Return each line below that contains the word "many".

** RECORDS FOR THIS EXERCISE **
'''

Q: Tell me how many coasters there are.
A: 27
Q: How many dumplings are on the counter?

'''
'''

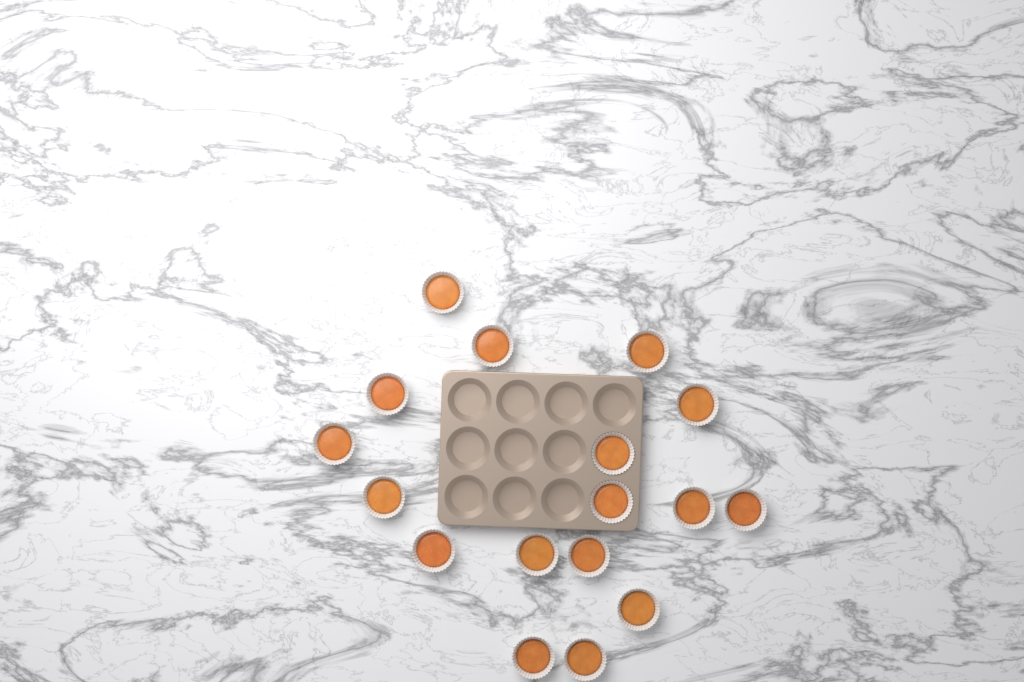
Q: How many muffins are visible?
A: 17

'''

** THE REPLY **
Q: Tell me how many coasters there are.
Q: How many dumplings are on the counter?
Q: How many muffins are visible?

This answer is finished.